*Provided records:*
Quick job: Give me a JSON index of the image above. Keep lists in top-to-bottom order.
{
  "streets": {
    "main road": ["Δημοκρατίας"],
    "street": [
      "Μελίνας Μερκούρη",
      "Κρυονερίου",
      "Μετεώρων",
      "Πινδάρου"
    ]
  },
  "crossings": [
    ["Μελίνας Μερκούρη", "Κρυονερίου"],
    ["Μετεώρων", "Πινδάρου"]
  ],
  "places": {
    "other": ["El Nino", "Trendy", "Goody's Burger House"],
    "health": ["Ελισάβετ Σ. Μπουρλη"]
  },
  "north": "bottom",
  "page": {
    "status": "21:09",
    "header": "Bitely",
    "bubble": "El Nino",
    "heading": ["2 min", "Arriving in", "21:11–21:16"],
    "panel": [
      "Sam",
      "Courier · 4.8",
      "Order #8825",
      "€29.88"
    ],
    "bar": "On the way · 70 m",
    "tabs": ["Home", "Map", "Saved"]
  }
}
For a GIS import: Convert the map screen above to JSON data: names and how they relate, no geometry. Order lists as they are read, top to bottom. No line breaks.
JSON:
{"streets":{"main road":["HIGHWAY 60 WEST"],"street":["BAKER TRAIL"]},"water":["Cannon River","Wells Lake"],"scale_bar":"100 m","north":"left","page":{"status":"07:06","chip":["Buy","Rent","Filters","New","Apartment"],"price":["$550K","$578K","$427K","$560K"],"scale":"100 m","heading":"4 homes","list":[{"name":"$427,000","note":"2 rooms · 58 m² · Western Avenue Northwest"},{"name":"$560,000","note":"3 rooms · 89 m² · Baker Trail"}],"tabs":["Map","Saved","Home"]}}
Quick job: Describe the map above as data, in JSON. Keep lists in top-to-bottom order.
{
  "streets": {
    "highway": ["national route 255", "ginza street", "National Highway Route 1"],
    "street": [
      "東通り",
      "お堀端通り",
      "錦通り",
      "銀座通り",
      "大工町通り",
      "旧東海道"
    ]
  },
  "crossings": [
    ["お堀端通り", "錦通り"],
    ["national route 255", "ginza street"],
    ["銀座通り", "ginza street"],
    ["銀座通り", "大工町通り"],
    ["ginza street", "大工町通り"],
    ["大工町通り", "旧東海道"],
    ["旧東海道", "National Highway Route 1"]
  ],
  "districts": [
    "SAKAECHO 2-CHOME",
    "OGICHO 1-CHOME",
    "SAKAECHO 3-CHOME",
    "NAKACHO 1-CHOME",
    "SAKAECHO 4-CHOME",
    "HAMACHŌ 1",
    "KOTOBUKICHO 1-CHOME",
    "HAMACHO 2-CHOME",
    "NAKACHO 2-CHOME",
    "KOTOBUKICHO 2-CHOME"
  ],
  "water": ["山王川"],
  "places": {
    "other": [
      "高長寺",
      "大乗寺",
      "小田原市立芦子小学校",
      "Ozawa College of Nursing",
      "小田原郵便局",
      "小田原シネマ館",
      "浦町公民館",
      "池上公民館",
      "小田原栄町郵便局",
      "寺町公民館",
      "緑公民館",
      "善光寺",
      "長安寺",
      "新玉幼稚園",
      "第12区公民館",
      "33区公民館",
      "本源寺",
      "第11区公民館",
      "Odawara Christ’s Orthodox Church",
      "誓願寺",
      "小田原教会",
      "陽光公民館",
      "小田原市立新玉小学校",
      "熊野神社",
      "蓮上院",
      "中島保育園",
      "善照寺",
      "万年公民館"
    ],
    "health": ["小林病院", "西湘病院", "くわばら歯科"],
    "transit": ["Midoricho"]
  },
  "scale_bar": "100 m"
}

*Your assignment:*
Exact transcription of the listing is needed, with no line left out.

*Exercise result:*
Quick job: Give me a JSON index of the image above. Keep lists in top-to-bottom order.
{
  "streets": {
    "main road": ["Δημοκρατίας"],
    "street": [
      "Μελίνας Μερκούρη",
      "Κρυονερίου",
      "Μετεώρων",
      "Πινδάρου"
    ]
  },
  "crossings": [
    ["Μελίνας Μερκούρη", "Κρυονερίου"],
    ["Μετεώρων", "Πινδάρου"]
  ],
  "places": {
    "other": ["El Nino", "Trendy", "Goody's Burger House"],
    "health": ["Ελισάβετ Σ. Μπουρλη"]
  },
  "north": "bottom",
  "page": {
    "status": "21:09",
    "header": "Bitely",
    "bubble": "El Nino",
    "heading": ["2 min", "Arriving in", "21:11–21:16"],
    "panel": [
      "Sam",
      "Courier · 4.8",
      "Order #8825",
      "€29.88"
    ],
    "bar": "On the way · 70 m",
    "tabs": ["Home", "Map", "Saved"]
  }
}
For a GIS import: Convert the map screen above to JSON data: names and how they relate, no geometry. Order lists as they are read, top to bottom. No line breaks.
JSON:
{"streets":{"main road":["HIGHWAY 60 WEST"],"street":["BAKER TRAIL"]},"water":["Cannon River","Wells Lake"],"scale_bar":"100 m","north":"left","page":{"status":"07:06","chip":["Buy","Rent","Filters","New","Apartment"],"price":["$550K","$578K","$427K","$560K"],"scale":"100 m","heading":"4 homes","list":[{"name":"$427,000","note":"2 rooms · 58 m² · Western Avenue Northwest"},{"name":"$560,000","note":"3 rooms · 89 m² · Baker Trail"}],"tabs":["Map","Saved","Home"]}}
Quick job: Describe the map above as data, in JSON. Keep lists in top-to-bottom order.
{
  "streets": {
    "highway": ["national route 255", "ginza street", "National Highway Route 1"],
    "street": [
      "東通り",
      "お堀端通り",
      "錦通り",
      "銀座通り",
      "大工町通り",
      "旧東海道"
    ]
  },
  "crossings": [
    ["お堀端通り", "錦通り"],
    ["national route 255", "ginza street"],
    ["銀座通り", "ginza street"],
    ["銀座通り", "大工町通り"],
    ["ginza street", "大工町通り"],
    ["大工町通り", "旧東海道"],
    ["旧東海道", "National Highway Route 1"]
  ],
  "districts": [
    "SAKAECHO 2-CHOME",
    "OGICHO 1-CHOME",
    "SAKAECHO 3-CHOME",
    "NAKACHO 1-CHOME",
    "SAKAECHO 4-CHOME",
    "HAMACHŌ 1",
    "KOTOBUKICHO 1-CHOME",
    "HAMACHO 2-CHOME",
    "NAKACHO 2-CHOME",
    "KOTOBUKICHO 2-CHOME"
  ],
  "water": ["山王川"],
  "places": {
    "other": [
      "高長寺",
      "大乗寺",
      "小田原市立芦子小学校",
      "Ozawa College of Nursing",
      "小田原郵便局",
      "小田原シネマ館",
      "浦町公民館",
      "池上公民館",
      "小田原栄町郵便局",
      "寺町公民館",
      "緑公民館",
      "善光寺",
      "長安寺",
      "新玉幼稚園",
      "第12区公民館",
      "33区公民館",
      "本源寺",
      "第11区公民館",
      "Odawara Christ’s Orthodox Church",
      "誓願寺",
      "小田原教会",
      "陽光公民館",
      "小田原市立新玉小学校",
      "熊野神社",
      "蓮上院",
      "中島保育園",
      "善照寺",
      "万年公民館"
    ],
    "health": ["小林病院", "西湘病院", "くわばら歯科"],
    "transit": ["Midoricho"]
  },
  "scale_bar": "100 m"
}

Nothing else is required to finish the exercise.